Just put her in a plastic bag and add her to the garbage pick-up on Thursday? No, don’t want to add plastic to the landfill. So a brown paper bag became her shroud and she’s on her way to her final resting place.
It does look a little thin out there in coop with just the two-bird flock, and when we return from England, we’ll see about a replacement.
Today we’re shrouded ourselves in the smoke from a couple of fires, the Lookout east of Eugene the most probable cause. This is along the Mackenzie River on the highway to Black Butte. With temperatures in the 100s the last couple of days, it has felt inevitable. So being outside isn’t an option, and what farm chores remain will just have to wait.
Okay, it isn’t all bad news! Last week, all our cows were moved to their winter pastures or barns. I think I mentioned the moo-ing last post, which had become a little challenging, and we’re glad they’re off to greener pastures. Not a euphemism! Really!
And we were treated to a bagpipe concert down in the oak grove behind the barn. Neighbor Terri had met a gentleman, newly moved to Philomath from Oahu, and somehow she had taken him with her when she walked her dogs over on the west pasture. He thought the grove would be a perfect place to play the pipes, and Terri set it up.
A bagpipe concert is a little hard to describe. You can’t really be sure what song you may be hearing, although Danny Boy did come through.
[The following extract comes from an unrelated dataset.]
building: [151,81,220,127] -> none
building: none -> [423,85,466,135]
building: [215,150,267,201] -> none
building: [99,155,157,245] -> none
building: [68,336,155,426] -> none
But this Dan was dressed in his clan kilt, looked the part for sure, and we sat on our lawn chairs, drank lemonade, and enjoyed the somewhat rare event.
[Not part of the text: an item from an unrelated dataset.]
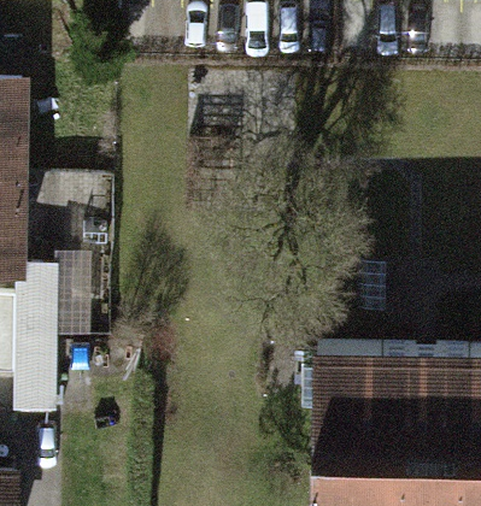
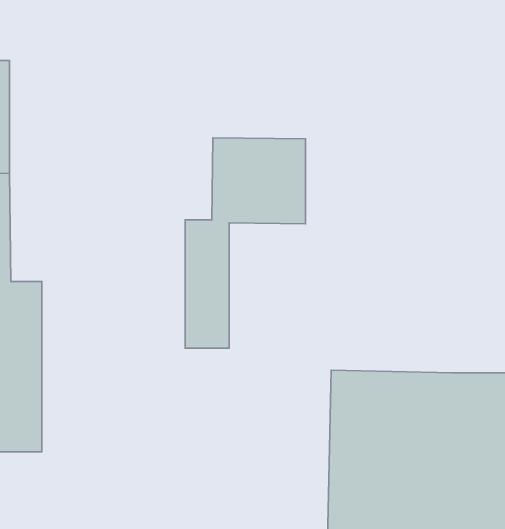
building: none -> [185,138,306,348]

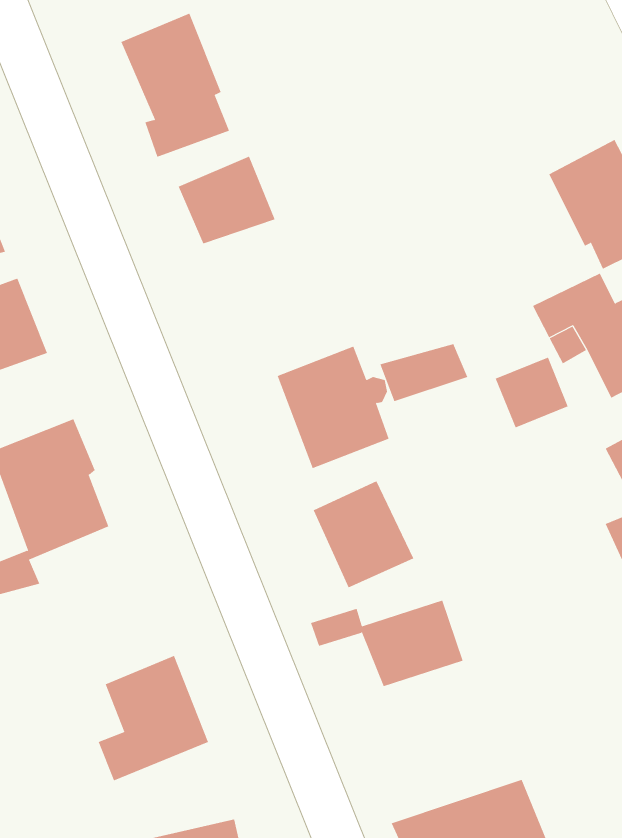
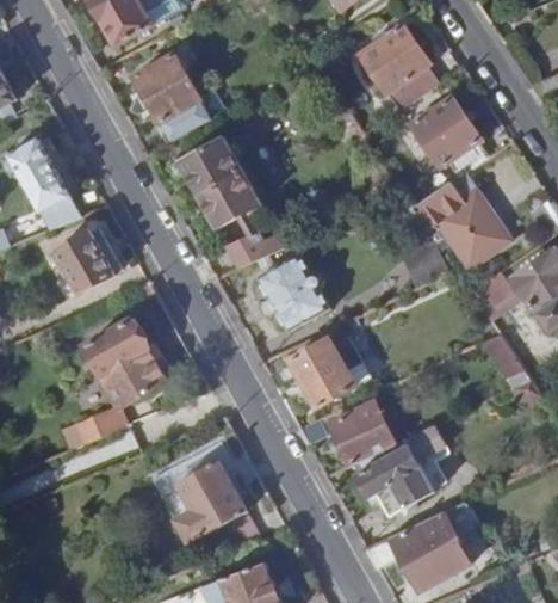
building: none -> [359,23,440,110]
building: none -> [200,174,261,228]
building: [380,343,468,402] -> [229,224,286,266]
building: none -> [355,422,446,513]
Peter, Andrew and Charlie flew into town for a short trip to Black Butte. We played golf, and learned that Andrew has a highly developed style of putting ambidextrously. This was good for alot of laughs. How does he do that? Good food, good stories, good to see them.
Larry got his first bee sting this morning. We had not realized how complex this bee keeping is, including the massive amounts of sugar water to be boiled and provided to our darlings. There are two types of bees, the Carnolian and the Italian. No we can’t tell them apart on the fly, but they each have their own hive, their own queen.
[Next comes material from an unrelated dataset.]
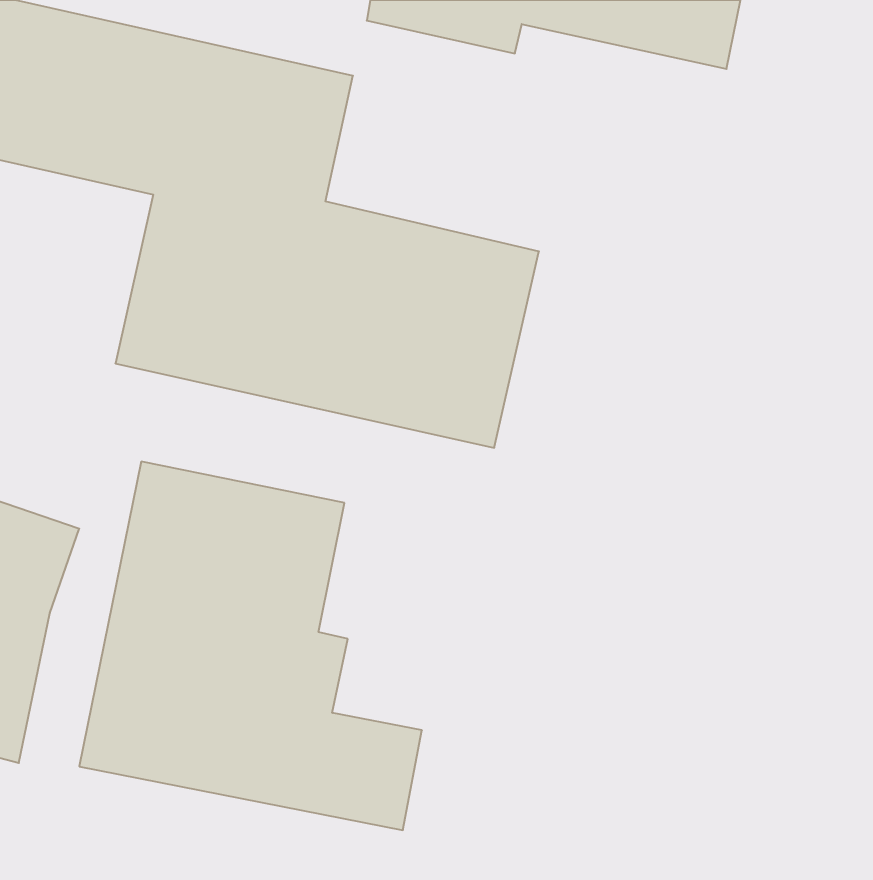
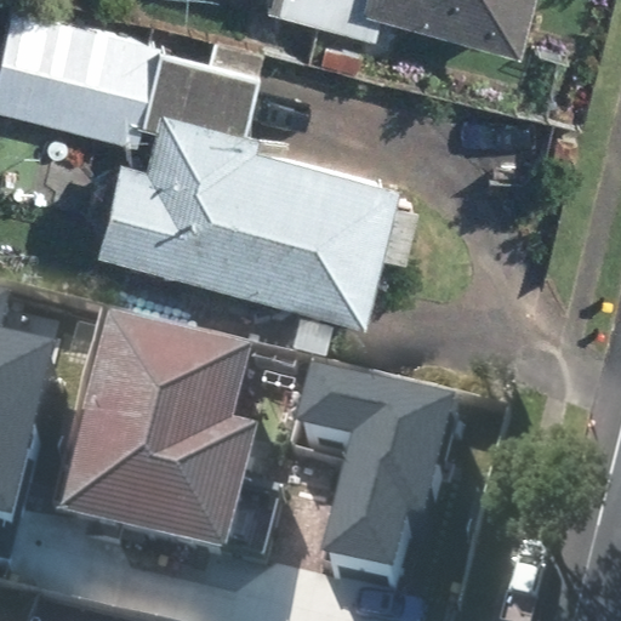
building: none -> [304,375,463,586]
Our trip to England? This is mostly a celebration of Larry’s birthday, and the excuse for the event is Alli’s move to a years studying in London. Also an opportunity to meet with our great friends, Ursel and Epi, who will join us for a couple of days. Jenny has been busy making reservations for lunches, dinners, shopping, walks, etc. It’s nice to have a tour director as we feel a little overwhelmed with the transition from farm to, gasp, London. What would we wear? What shoes? How hot will it be over there?
Ah, it’s lunch time. I’ve been watching the clock, and now it’s legal. Larry has just made a new batch of his amazing bread. Wish you were here!